Lamár was born on August 11, 1897, in the Petržalka borough of Bratislava. He was a shoemaker’s son and also learned this trade himself. When his mother left the family and fled with a lover to Vienna, his father started drinking heavily. After his father’s death, all of the family’s possession went to cover outstanding debts. Lamár got a job in theatre workshops but was sacked when the theatre fell into a crisis during World War I.

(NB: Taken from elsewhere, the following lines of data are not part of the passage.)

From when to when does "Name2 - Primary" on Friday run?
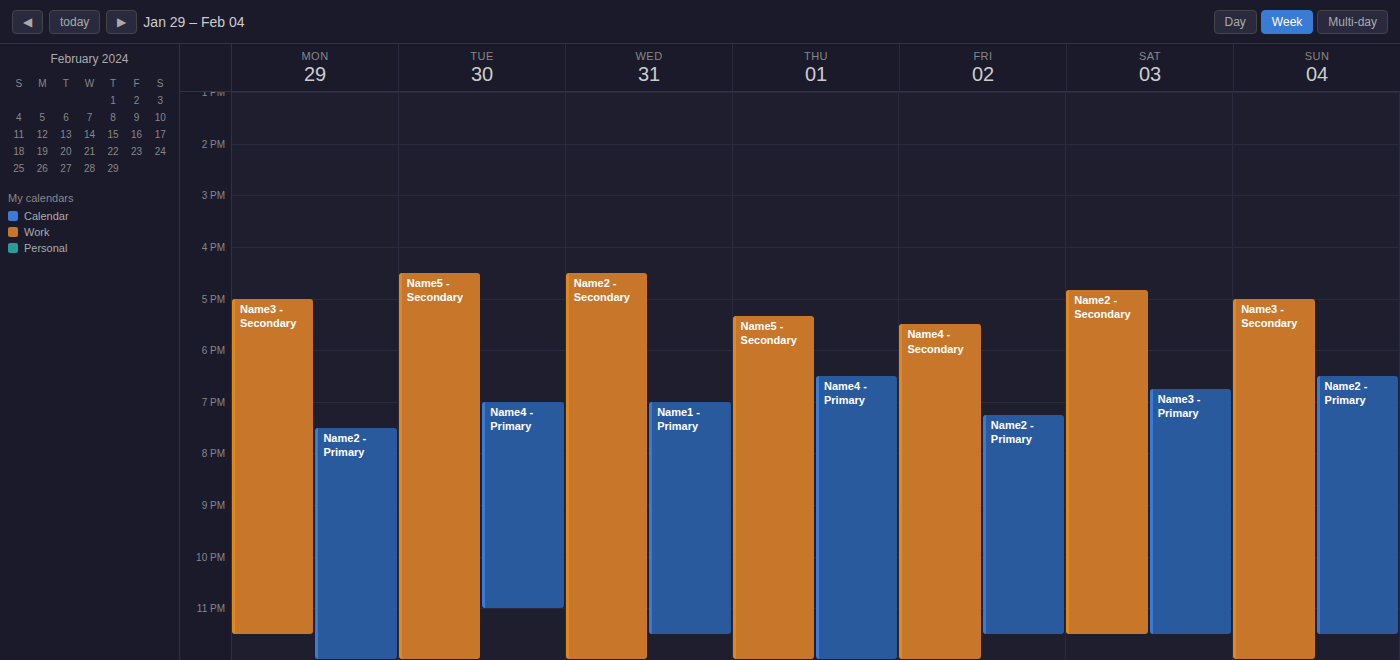
7:15 PM to 11:30 PMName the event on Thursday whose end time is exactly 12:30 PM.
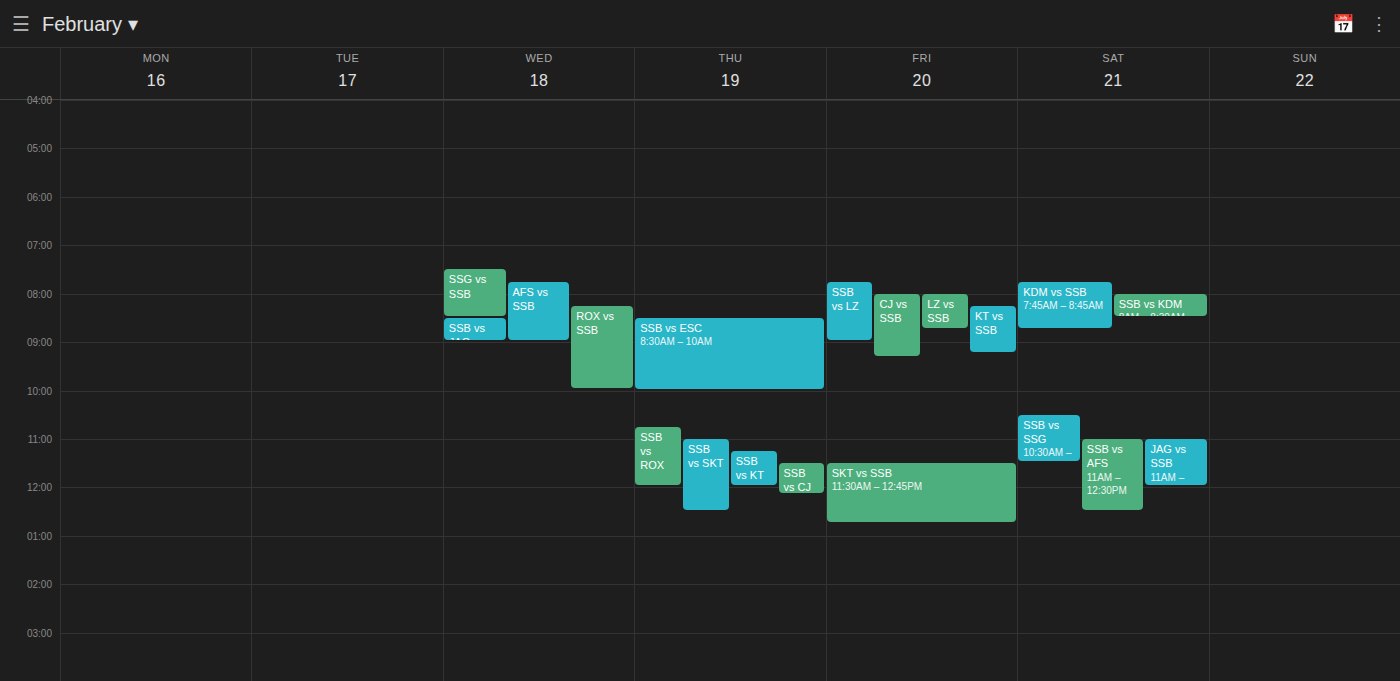
"SSB vs SKT"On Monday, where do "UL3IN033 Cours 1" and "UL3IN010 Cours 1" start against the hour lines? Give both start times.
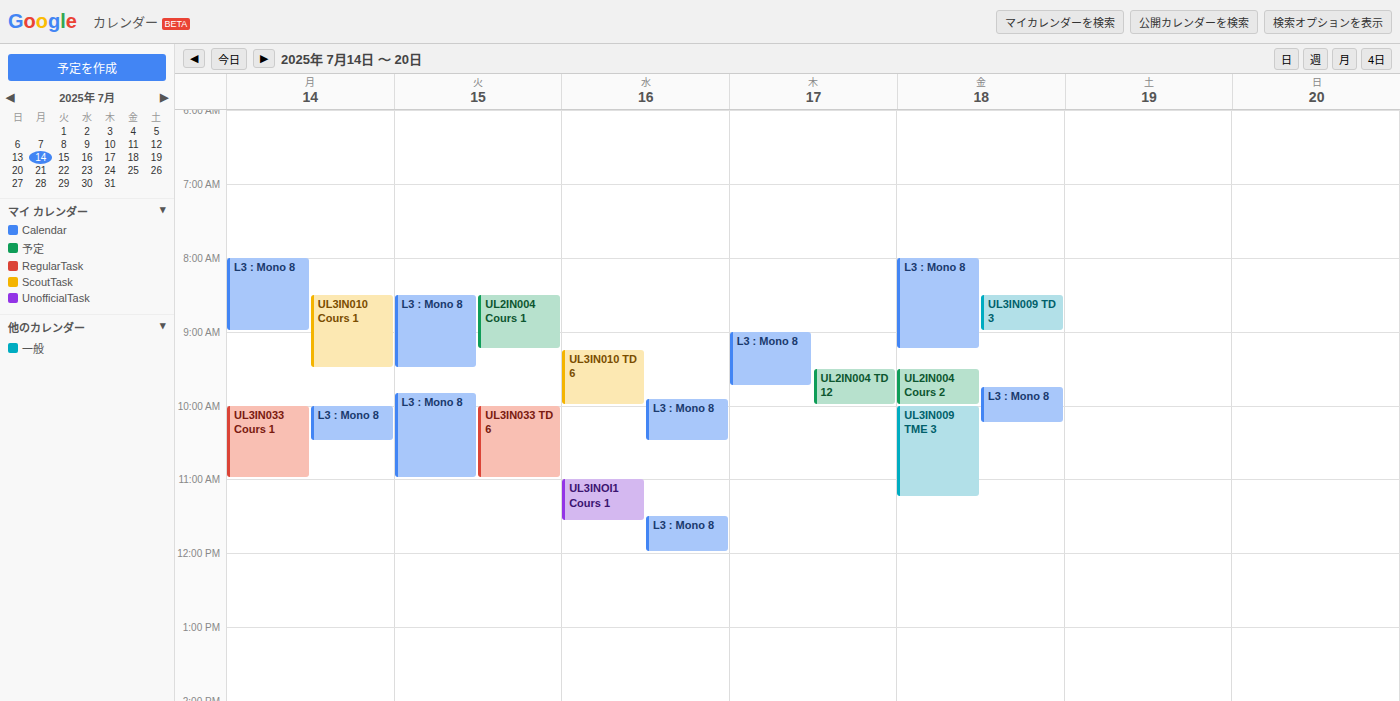
"UL3IN033 Cours 1": 10:00, exactly on the 10:00 line. "UL3IN010 Cours 1": 08:30, halfway between the 08:00 and 09:00 lines.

He started earning money with occasional small services: he cleaned flats and carpets and brought coal from cellars. He lived in various rented rooms and flats, taking with him a black suitcase with a tail-coat, black lacquered shoes, white gloves and a bowler hat which, Countess Náriová donated to his father after her husband’s death. One day, he donned all these garments, fixed his smile in front of a mirror, and took to the streets. He dreamed of being a clown in a circus and came close to achieving his dream.
He became a well-recognised person in the streets of Bratislava. He promenaded from Michalská Street to the Danube River, greeting people, especially women, in the three languages which were commonly spoken in Bratislava – German, Hungarian and Slovak – while also doffing his hat.
He died of tuberculosis at the age of 70 in 1967 in the village of Lehnice. In 2007, his remains were moved from Lehnice to a memorial grave in the Ondrejský cemetery in the Old Town.